View Full Version
Rabu, 27 Jan 2010

Gus Mus Enggan Jadi Mediator Rujuk, Hasyim Kasih Tiga Syarat

Surabaya (voa-islam.com) -Salah seorang deklarator Partai Kebangkitan Bangsa (PKB) KHA Mustofa Bisri (Gus Mus) tampak enggan menjadi mediator islah (rujuk/rekonsiliasi) untuk partai yang dideklarasikan bersama sejumlah ulama itu.

"Deklarator itu hanya bertugas mengumumkan sampai ada muktamar. Soal islah, kita hanya mengimbau. Kalau ingin menjadi partai aspiratif ya harus islah," katanya, di Surabaya, Selasa (26/1).

Ia mengemukakan hal itu setelah melakukan silaturrahmi antara dirinya bersama keluarga dengan KH Muchit Muzadi (deklarator PKB juga) bersama keluarga di Surabaya.

...Mereka (orang-orang PKB) yang mestinya ditanya, mereka yang harus bicara, bukan kita yang ditanya terus. Mereka yang merasa berhak dan memiliki PKB," kata Gus Mus...

Mustasyar (Penasihat) PBNU itu mengaku soal islah seharusnya ditanyakan langsung kepada mereka yang berkepentingan.

"Mereka (orang-orang PKB) yang mestinya ditanya, mereka yang harus bicara, bukan kita yang ditanya terus. Mereka yang merasa berhak dan memiliki PKB," katanya.

Menurut pengasuh Pesantren Raudlatut Thalibin, Rembang, Jawa Tengah itu, orang-orang PKB sendiri mungkin tidak merasa ada apa-apa, sehingga tak perlu ada islah.

"Saya dan kiai Muchit 'kan hanya mengusulkan dan menyarankan. Kalau mereka berpendapat PKB 'katanya' PKB itu wadah penyalur aspirasi politik warga NU untuk berkhidmat di bidang politik, ya islah saja," katanya.

Namun, kata salah seorang dari lima deklarator PKB pada 23 Juli 1998 itu, saran dan usul itu hanya disampaikan dirinya sebagai orang yang berada di luar.

"Di luar, kita kok melihat ada gegeran (pertikaian) terus. Kalau mau baik ya hentikan gegeran itu, tapi mereka bilang nggak ada gegeran apa-apa. Kalau nggak ada ya alhamdulillah," katanya.

Ketika didesak tentang kemungkinan dirinya selaku deklarator menjadi mediator yang terlibat penuh dalam islah, Gus Mus menyatakan deklarator itu berbeda dengan proklamator.

=-=-=

* [Tindakan yang Diperlukan 1] Sebutkan semua nama kota dan provinsi yang disebut dalam berita tentang islah PKB di atas.
* [Tindakan yang Diperlukan 2] Lanjutkan berita tentang islah PKB di atas, dimulai tepat setelah kalimat terakhirnya.

* [Data yang Ditampilkan]
=-=-=

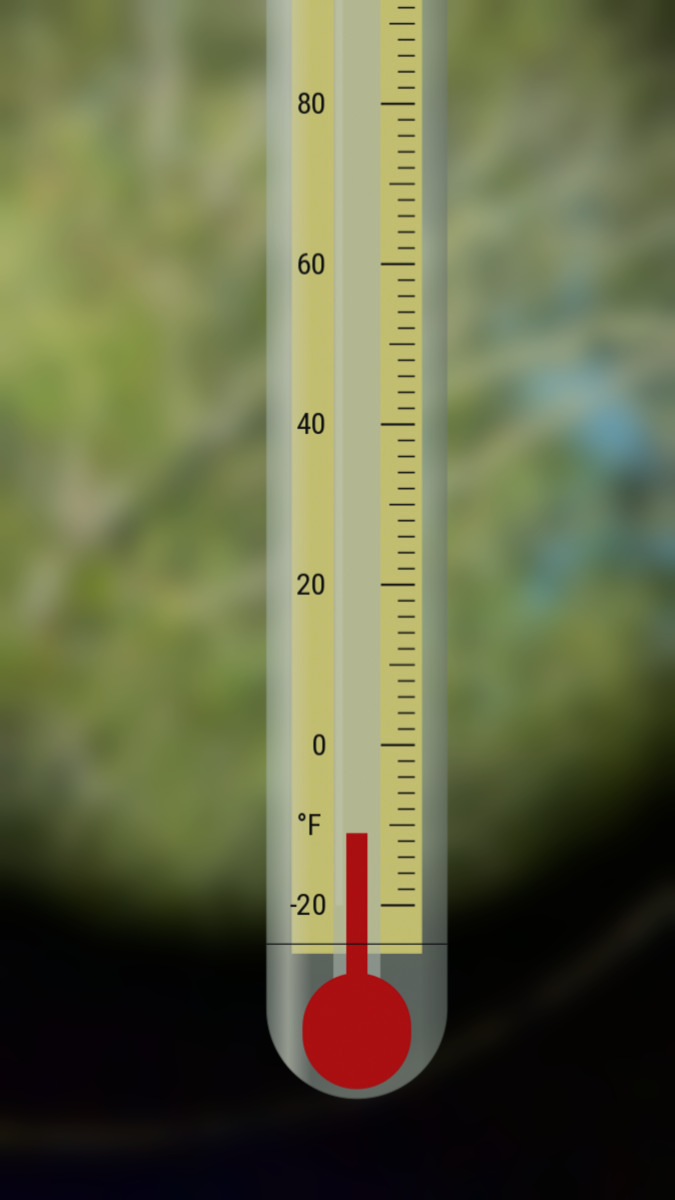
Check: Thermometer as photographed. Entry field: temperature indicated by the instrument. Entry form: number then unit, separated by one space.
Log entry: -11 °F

=-=-=

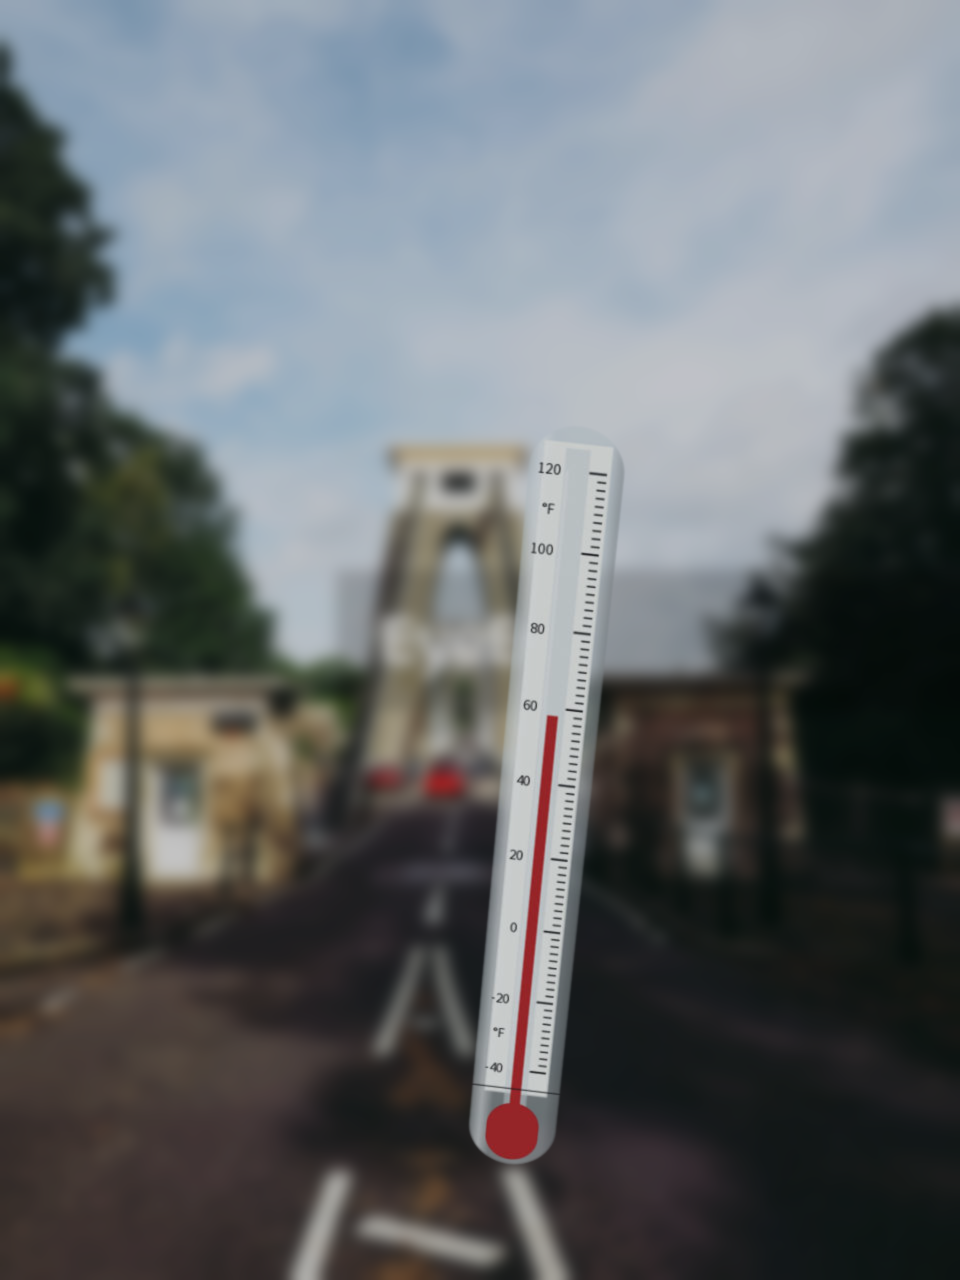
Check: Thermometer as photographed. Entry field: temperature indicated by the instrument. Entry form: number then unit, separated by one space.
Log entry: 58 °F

=-=-=

* [Hasil Latihan 1] Surabaya, Rembang, Jawa Tengah

* [Hasil Latihan 2]
"Kalau deklarator itu hanya mengumumkan, kalau proklamator itu mengumumkan dan terus terlibat sesudahnya. Bung Karno 'kan jadi presiden, Bung Hatta juga jadi wapres, sedangkan kita 'kan enggak," katanya. 

PBNU Bangun Gedung Baru

Sementara itu di Jakarta, Pengurus Besar Nahdlatul Ulama (PBNU) akan membangun gedung baru setinggi empat lantai di Jalan Matraman Timur No.5 Menteng, Jakarta, Pusat, yang akan digunakan sebagai kantor bagi sejumlah lembaga di bawah naungan PBNU.

Acara peletakan batu pertama tanda dimulainya pembangunan Gedung PBNU II itu dilakukan Ketua Umum PBNU KH Hasyim Muzadi, Menteri Agama Suryadharma Ali, dan mantan Menag Maftuh Basyuni, Selasa.

...Jadi yang dipikirkan jangan hanya (menggalang) suara (dukungan) saja, tapi tolong dipikirkan juga bagaimana nanti mengurus NU," kata Hasyim...

Menurut Hasyim, pembangunan gedung ini telah direncanakan sejak lama, dan baru pada awal tahun 2010 ini bisa dimulai atas prakarsa dan bantuan sejumlah pihak.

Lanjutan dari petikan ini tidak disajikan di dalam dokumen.